A new year always provides a fresh perspective—a context for measuring progress or other movement. We are entering a new period that we all recognize has a beginning and an end, in which we can evaluate how competing and collaborating parties fare compared to each other and compared to our expectations.
For those who focus on legal service, I think there are three main issues to watch in the year ahead: (i) the financial performance of the BigLaw; (ii) the advance of technology; and (iii) the progress of “new entrants.” All three of the issues are foundational. BigLaw data is a proxy for the extent of change to the status quo. Technology and new entrants are the key agents for creating new ways of delivering legal service. Watching all three should be helpful in understanding the nature and pace of change actually under way.
We’ll soon get the annual download on the financial performance of BigLaw for the year 2014. And throughout the coming year we will get updates and insights from numerous sources. These reports offer very helpful information for all participants in legal service, especially those responsible for leading legal organizations.
At the most superficial level, the data is modestly interesting. It will confirm that BigLaw continues to generate very large annual revenue, and that average partner incomes continue to be very high. For 2014, the litigation practice areas were not as active as expected, but the transactional practice areas had, on average, a good year.
More interesting will be the specific details. While the averages may be up or down, which specific firms did well, which did not, and why? Did a small number of elite firms continue to pull away from the pack, and if so, why? And if so, what appear to be the emerging trends among the rest of the pack?
Where is market share moving among law firms? What trends can be detected about market preference in choosing some over others? Is there a measurable correlation between innovation and market share?
How much market share is moving away from BigLaw to smaller firms, or to in-house teams, or to new entrants? Why?
What does the data tell us about the career prospects within and beyond law firms? What are the emerging roles of law firm partners, associates, and other professionals? Where are the new jobs in the industry?
These are all issues we talk about and believe are changing. To the extent it is reliable (an important question), the data gives us insight as to what is actually happening.
The issue to watch here is adoption.
Much of the anticipated change in the delivery of legal service depends on technology. The promise of technology to enable work to be done better, faster, and cheaper.

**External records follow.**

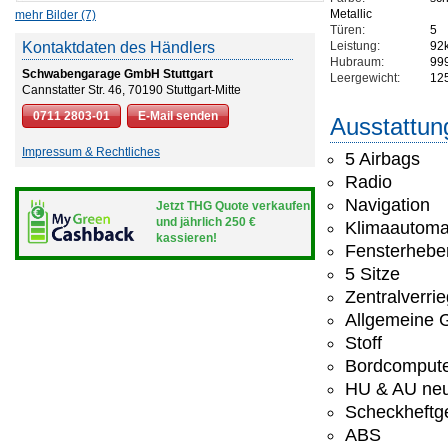
Metallic
mehr Bilder (7)
Türen:
5
Kontaktdaten des Händlers
Leistung:
92
Hubraum:
99
Schwabengarage GmbH Stuttgart
Leergewicht:
12
Cannstatter Str. 46, 70190 Stuttgart-Mitte
0711 2803-01
E-Mail senden
Ausstattun
Impressum & Rechtliches
5 Airbags
Radio
Navigation
Jetzt THG Quote verkaufen
und jährlich 250 €
Klimaautoma
kassieren!
Fensterheber
5 Sitze
Zentralverri
Allgemeine G
Stoff
Bordcomput
HU & AU ne
Scheckheftge
ABS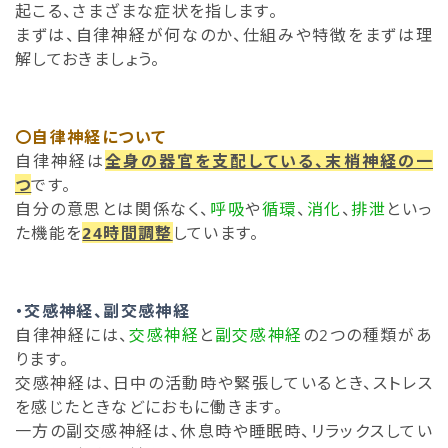
起こる、さまざまな症状を指します。
まずは、自律神経が何なのか、仕組みや特徴をまずは理
解しておきましょう。
〇自律神経について
自律神経は
全身の器官を支配している、末梢神経の一
つ
です。
自分の意思とは関係なく、
呼吸
や
循環
、
消化
、
排泄
といっ
た機能を
24時間調整
しています。
・交感神経、副交感神経
自律神経には、
交感神経
と
副交感神経
の2つの種類があ
ります。
交感神経は、日中の活動時や緊張しているとき、ストレス
を感じたときなどにおもに働きます。
一方の副交感神経は、休息時や睡眠時、リラックスしてい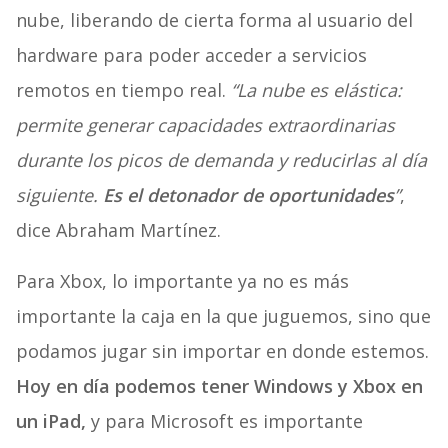
nube, liberando de cierta forma al usuario del
hardware para poder acceder a servicios
remotos en tiempo real.
“La nube es elástica:
permite generar capacidades extraordinarias
durante los picos de demanda y reducirlas al día
siguiente.
Es el detonador de oportunidades
”
,
dice Abraham Martínez.
Para Xbox, lo importante ya no es más
importante la caja en la que juguemos, sino que
podamos jugar sin importar en donde estemos.
Hoy en día podemos tener Windows y Xbox en
un iPad,
y para Microsoft es importante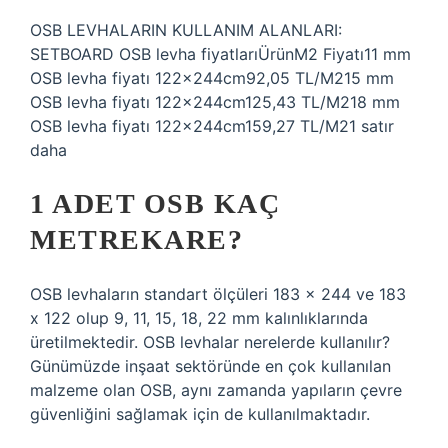
OSB LEVHALARIN KULLANIM ALANLARI:
SETBOARD OSB levha fiyatlarıÜrünM2 Fiyatı11 mm
OSB levha fiyatı 122x244cm92,05 TL/M215 mm
OSB levha fiyatı 122x244cm125,43 TL/M218 mm
OSB levha fiyatı 122x244cm159,27 TL/M21 satır
daha
1 ADET OSB KAÇ
METREKARE?
OSB levhaların standart ölçüleri 183 x 244 ve 183
x 122 olup 9, 11, 15, 18, 22 mm kalınlıklarında
üretilmektedir. OSB levhalar nerelerde kullanılır?
Günümüzde inşaat sektöründe en çok kullanılan
malzeme olan OSB, aynı zamanda yapıların çevre
güvenliğini sağlamak için de kullanılmaktadır.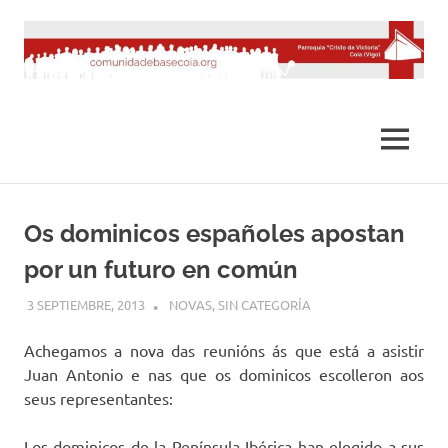
Saltar
al
contenido
MENÚ
Os dominicos españoles apostan
por un futuro en común
3 SEPTIEMBRE, 2013
DESARROLLO
NOVAS
,
SIN CATEGORÍA
Achegamos a nova das reunións ás que está a asistir
Juan Antonio e nas que os dominicos escolleron aos
seus representantes:
Los dominicos de la Península Ibérica han elegido a sus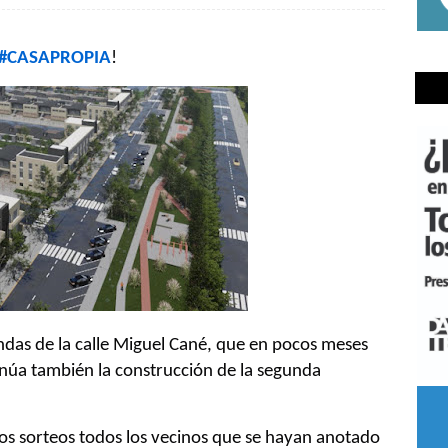
#CASAPROPIA
!
ndas de la calle Miguel Cané, que en pocos meses
tinúa también la construcción de la segunda
os sorteos todos los vecinos que se hayan anotado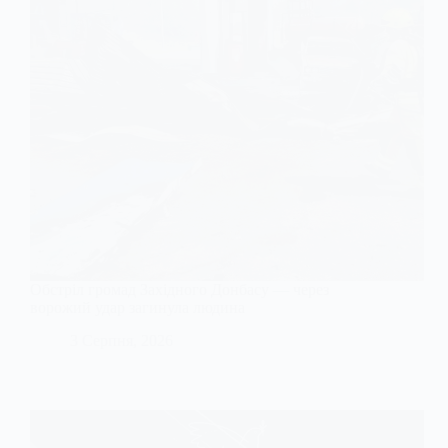
Обстріл громад Західного Донбасу — через
ворожий удар загинула людина
3 Серпня, 2026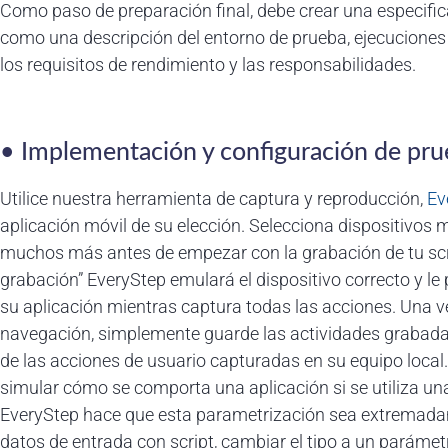
Como paso de preparación final, debe crear una especifica
como una descripción del entorno de prueba, ejecuciones
los requisitos de rendimiento y las responsabilidades.
• Implementación y configuración de pr
Utilice nuestra herramienta de captura y reproducción,
Ev
aplicación móvil de su elección. Selecciona dispositivos
muchos más antes de empezar con la grabación de tu scrip
grabación” EveryStep emulará el dispositivo correcto y l
su aplicación mientras captura todas las acciones. Una 
navegación, simplemente guarde las actividades grabada
de las acciones de usuario capturadas en su equipo local
simular cómo se comporta una aplicación si se utiliza u
EveryStep hace que esta parametrización sea extremadam
datos de entrada con script, cambiar el tipo a un paráme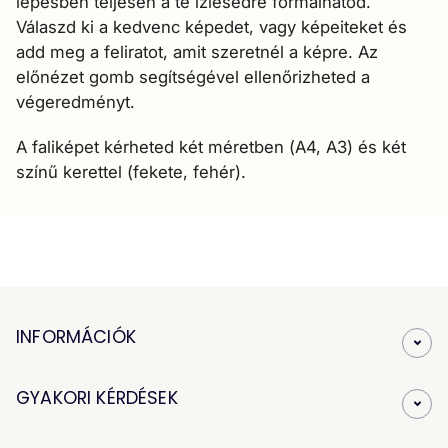
lépésben teljesen a te ízlésedre formálhatod.
Válaszd ki a kedvenc képedet, vagy képeiteket és
add meg a feliratot, amit szeretnél a képre. Az
előnézet gomb segítségével ellenőrizheted a
végeredményt.
A faliképet kérheted két méretben (A4, A3) és két
színű kerettel (fekete, fehér).
INFORMÁCIÓK
GYAKORI KÉRDÉSEK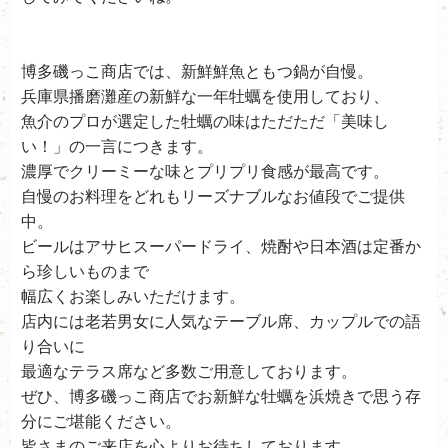
博多磯っこ商店では、新鮮鮮魚ともつ鍋が自慢。
兵庫県播磨灘産の新鮮な一年牡蠣を使用しており、
魚介のプロが選定した牡蠣の味はただただ「美味し
い！」の一言につきます。
濃厚でクリーミーな味とプリプリ食感が最高です。
自慢のお料理をどれもリーズナブルなお値段でご提供
中。
ビールはアサヒスーパードライ、
焼酎や日本酒は定番か
ら珍しいものまで
幅広くお楽しみいただけます。
店内には老若男女に人気なテーブル席、カップルでの語
り合いに
最適なテラス席など多数ご用意しております。
ぜひ、
博多磯っこ商店で
お新鮮な牡蠣を浜焼きで思う存
分にご堪能ください。
皆さまのご来店を心よりお待ちしております。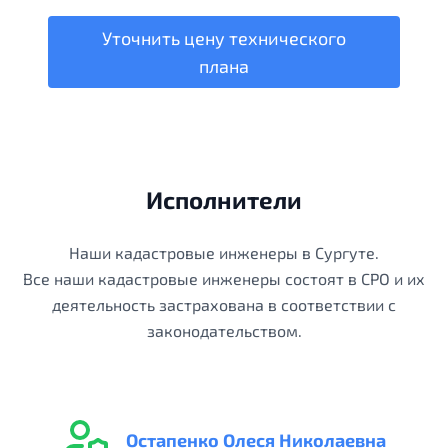
Уточнить цену технического
плана
Исполнители
Наши кадастровые инженеры в Сургуте.
Все наши кадастровые инженеры состоят в СРО и их
деятельность застрахована в соответствии с
законодательством.
Остапенко Олеся Николаевна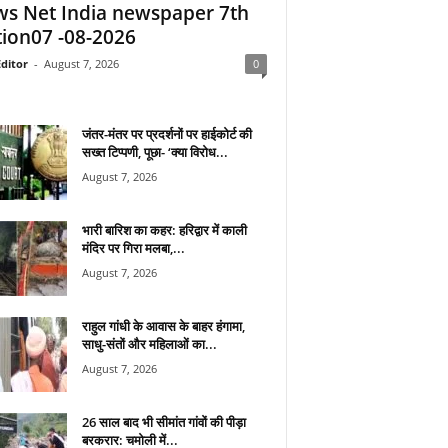
s Net India newspaper 7th
tion07 -08-2026
ditor
-
August 7, 2026
0
जंतर-मंतर पर प्रदर्शनों पर हाईकोर्ट की
सख्त टिप्पणी, पूछा- ‘क्या विरोध...
August 7, 2026
भारी बारिश का कहर: हरिद्वार में काली
मंदिर पर गिरा मलबा,...
August 7, 2026
राहुल गांधी के आवास के बाहर हंगामा,
साधु-संतों और महिलाओं का...
August 7, 2026
26 साल बाद भी सीमांत गांवों की पीड़ा
बरकरार: चमोली में...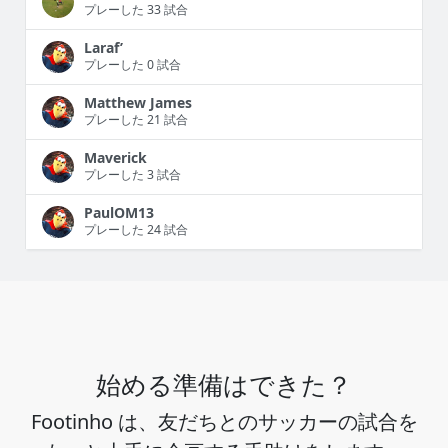
プレーした 33 試合
Laraf’
プレーした 0 試合
Matthew James
プレーした 21 試合
Maverick
プレーした 3 試合
PaulOM13
プレーした 24 試合
始める準備はできた？
Footinho は、友だちとのサッカーの試合を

New legal technology applications are being developed every day, supported by hundreds of millions of dollars of venture investment.
To what extent will the market of law firms, corporate law departments, governments, and new entrants actually adopt the new technologies to improve the way legal service is delivered? To date the pace of adoption has been slower than most would have expected. Until it accelerates, we will not see the full measure of change that is possible.
This year is an important one to watch on this front.
The most dynamic elements of the modern market of providers of legal service are the “new entrants,” new firms and businesses formed to pursue new opportunities. They are, by definition, formed to do things differently. That’s the point.
The new entrants have made steady progress in capturing market share in recent years, but it still does not amount to a very high percentage of the market in the aggregate.
There are several facets of this issue to watch. Do some new entrants emerge as genuinely significant factors in their own right? To date not many have. What roles in legal service do the new entrants address, from process design, to performance of tasks, to assisting others in harnessing technology, to anything else the imagination enables and the bar rules permit. And what aggregate share of the market do the new entrants capture?
To this last point, it is important to recognize that the “new entrants” are not necessarily “disruptors” in the sense that they challenge the traditional law firm and corporate department players. As often as not, they are collaborators, who seek to work hand-in-hand with others to achieve a better way forward.
I plan to track these developments and write about all of these subjects in my blog posts this year.